For all of my early life I was contented with what I
thought was the true story of my adoption. According to that version, my
19–year old birth mother was a student at U.C. Berkeley, where she
married a young man her family disliked. She died giving birth to me, and
her young husband, grief-stricken, left the state. Because records were
(then) sealed forever, I accepted that tale and, indeed, had little
curiosity about my ancestry.
In addition, I adored my family and often thought how
inconceivable it was to think of being raised by anyone else. I felt
blessed, fortunate and possessed of a true sense of belonging.
After my mother (the beautiful woman who adopted me) died,
and my first daughter was born, I admit to an awakening of some curiosity
about what my birth parents looked like. Still, I assumed that sealed
records and a deceased birth mother made the process moot. In the 70s I
even appeared on a segment of "60 Minutes" as an oddball in a
panel of adoptees who were somehow discovering their birth information and
calling up unknown women to spill the beans. I remembered thinking that
this was unduly disruptive to the lives of many of those women, who had
made a sacrifice, been given the assurance of secrecy, and gone on to pick
up the pieces of their lives. Was it right to violate their confidence?
I swore I would never do that, even if, by some miracle my
birth mother had lived.
Adoption laws changed through the years, but I still didn’t
push for more knowledge. Finally, at the urging of my grown daughters, who
wanted to know more about their genetic heritage, I was able to obtain
non-identifying information (a lot, but with the names withheld) from the
Children’s Home Society in California. I also signed a waiver agreeing
to release my address to anyone who ever had inquired about me or still
might.
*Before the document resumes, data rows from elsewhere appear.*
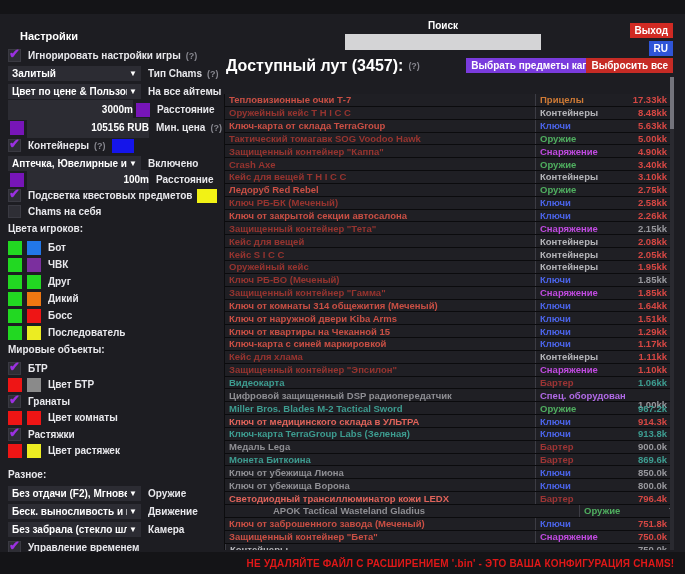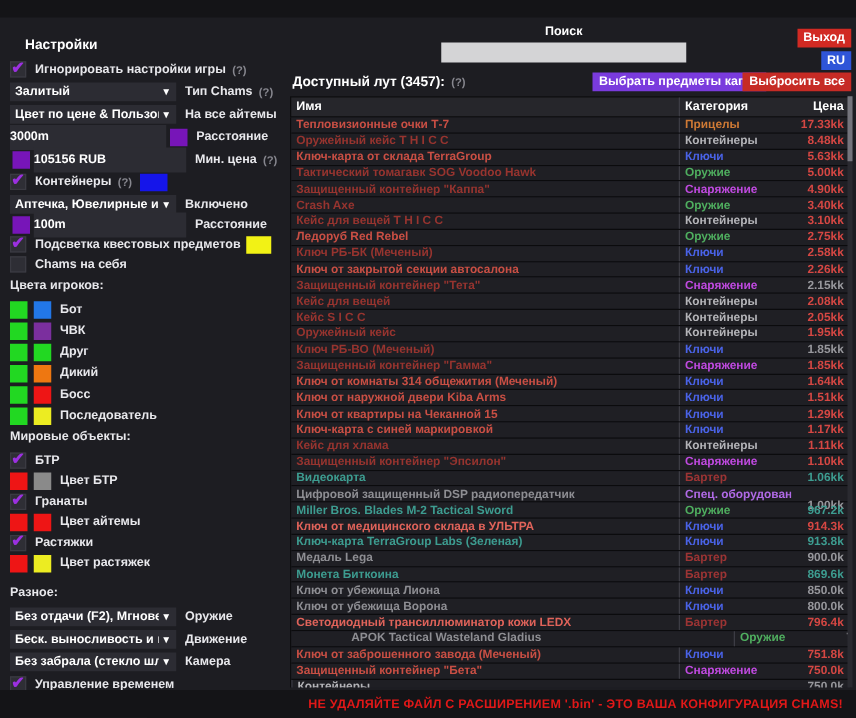--- a/index.html
+++ b/index.html
@@ -29,7 +29,7 @@
   .pc-row .swatch + .swatch { margin-left:5px; }
 
   
-  .main { position:absolute; left:232px; top:14px; width:449px; height:538px; }
+  .main { position:absolute; left:224px; top:14px; width:449px; height:538px; }
   .search-label { position:absolute; top:6px; left:121px; width:196px; text-align:center; color:#fff; font-size:10px; }
   .search-input { position:absolute; top:20px; left:121px; width:196px; height:16px; background:#d4d4d6; border:none; font-family:"Liberation Sans",sans-serif; font-size:10px; padding:0 4px; }
   .btn { border:none; color:#fff; font-family:"Liberation Sans",sans-serif; font-weight:700; font-size:10px; padding:0 5px; height:15px; cursor:default; }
I found out that no one had searched for me in all these years, at
least through this organization.
I pored through the information I was given, but one line
most assuredly shocked me. It confirmed that my birth mother was a
19-year-old college student in Berkeley. However, she experienced a normal
delivery and did not die in childbirth. She had briefly married the
father, but they soon separated, and then mutually decided that, as the
letter so well put it, "allowing you the opportunity of an adoptive
family was the best plan."
So all these years there may have been a young woman who
survived into adulthood and perhaps a long life, who may, indeed, have
harbored a sense of loss. Perhaps she even wished to know what ever
happened to the baby she signed away. Like me, she thought the records
were forever sealed.
In retrospect, I am not surprised that I was told that
fable; I understand that my loving adoptive family wanted to spare me from
the unkind attitudes that prevailed at that time about
"illegitimate" babies. Also, they probably didn’t want me to
feel abandoned. Surely, I imagine them reasoning, only death could have
prompted my being given up and placed in an orphanage, where I spent some
time before Helen (Johanson) and Ted Gifford took me home.
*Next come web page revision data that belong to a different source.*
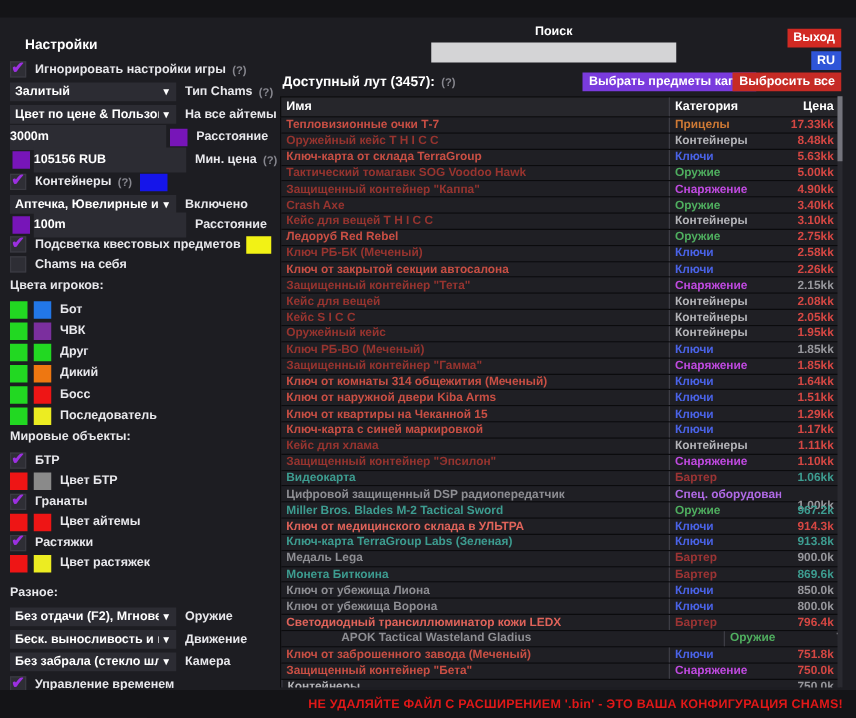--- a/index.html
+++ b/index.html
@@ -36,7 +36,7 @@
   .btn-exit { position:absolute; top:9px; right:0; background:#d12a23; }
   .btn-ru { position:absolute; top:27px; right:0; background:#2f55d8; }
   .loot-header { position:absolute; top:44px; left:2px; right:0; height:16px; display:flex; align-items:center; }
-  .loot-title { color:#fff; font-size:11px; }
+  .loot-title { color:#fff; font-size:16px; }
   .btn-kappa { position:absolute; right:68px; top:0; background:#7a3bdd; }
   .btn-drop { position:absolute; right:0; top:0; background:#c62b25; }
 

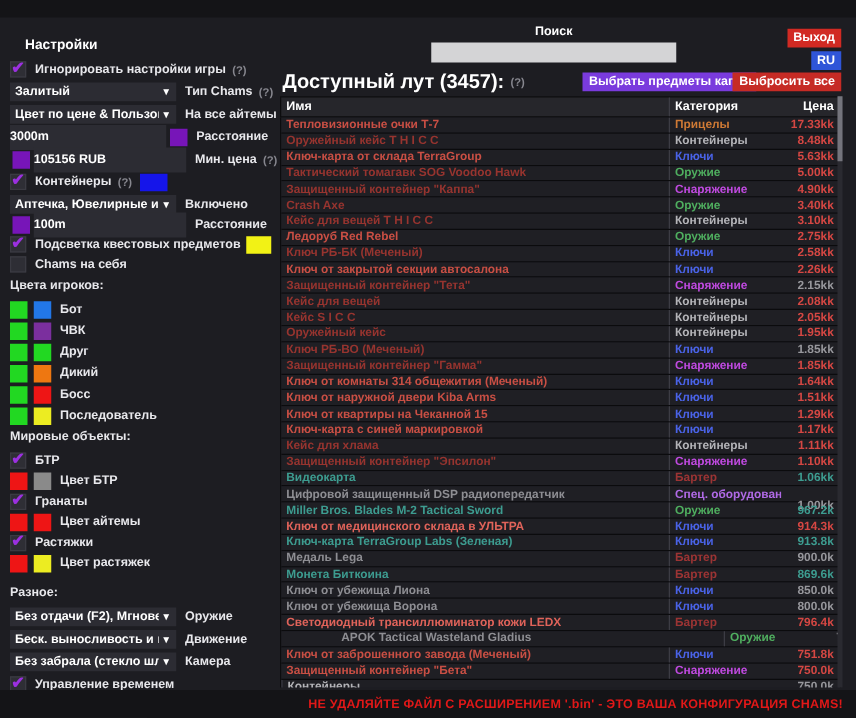--- a/index.html
+++ b/index.html
@@ -259,11 +259,6 @@
       <button class="btn btn-drop">Выбросить все</button>
     </div>
 
-    <div class="thead">
-      <span class="c-name">Имя</span>
-      <span class="c-cat">Категория</span>
-      <span class="c-price">Цена</span>
-    </div>
     <div class="tbody" id="loot-table-body">
         <div class="trow">
           <span class="c-name" style="color: rgb(201, 79, 68);">Тепловизионные очки Т-7</span>

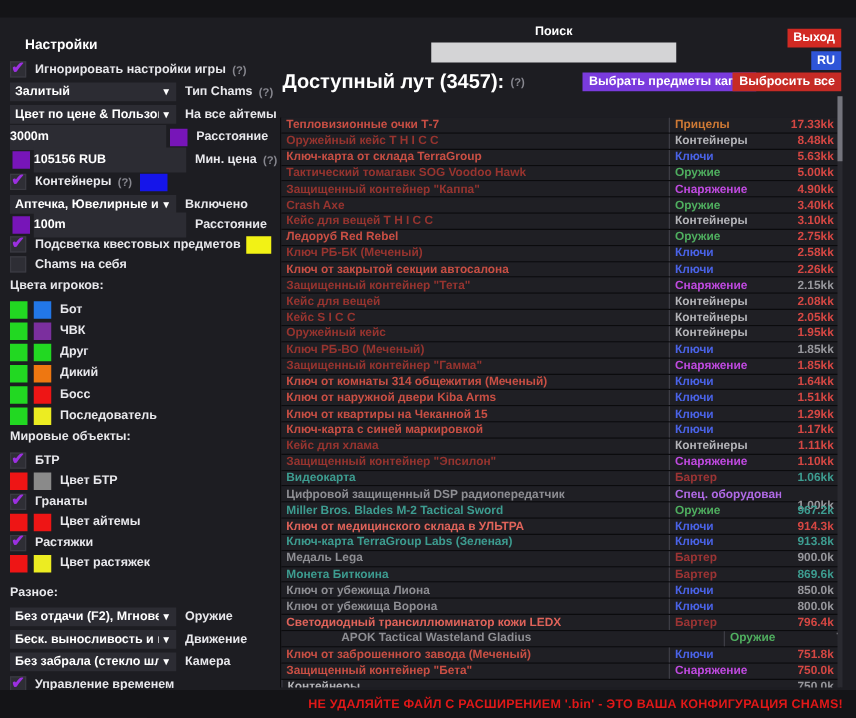--- a/index.html
+++ b/index.html
@@ -20,7 +20,7 @@
   .select { height:15px; background:#2c2c33; display:flex; align-items:center; padding:0 4px; width:133px; flex:none; color:#fff; }
   .select .sel-text { flex:1; white-space:nowrap; overflow:hidden; }
   .select .arrow { color:#fff; font-size:8px; margin-left:2px; }
-  .tbox { height:20px; background:#2c2c33; border:none; color:#fff; font-weight:700; font-family:"Liberation Sans",sans-serif; font-size:10px; text-align:left; }
+  .tbox { height:20px; background:#2c2c33; border:none; color:#fff; font-weight:700; font-family:"Liberation Sans",sans-serif; font-size:10px; text-align:right; }
   .swatch { width:14px; height:14px; flex:none; }
   .sb-label { margin-left:7px; white-space:nowrap; }
   .help { color:#87878f; margin-left:5px; font-size:9px; }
So I harbor no dismay. Both of those dear people are dead,
and I will never know their reasons. But I am frustrated at the thought
that I might have siblings. I can certainly imagine that young woman
returning home, getting married, and raising children.
Also, of course, I’d like to hear her story and see what
she looked like at various times in our lives to see if there is a
resemblance or if either of my daughters has any of her features. But most
of all, I wish I could thank that woman, probably deceased by now, for my
truly wonderful childhood, one where I was surrounded by a loving family
who fully nurtured me. I did fine, and so did she. She gave me a rich
life.
Actually, I feel Swedish, and I consider myself part of
the extended family into which I was brought. I claim as my own my
sea-captain Grandpa Carl Johanson, who met my grandmother Valborg Sundborg
by rescuing her in the San Francisco earthquake of 1906. I am still my
brother's sister, my cousins’ cousin, still in my soul the child who was
shaped by Helen and Ted. So to them and to those who gave me up, skoal!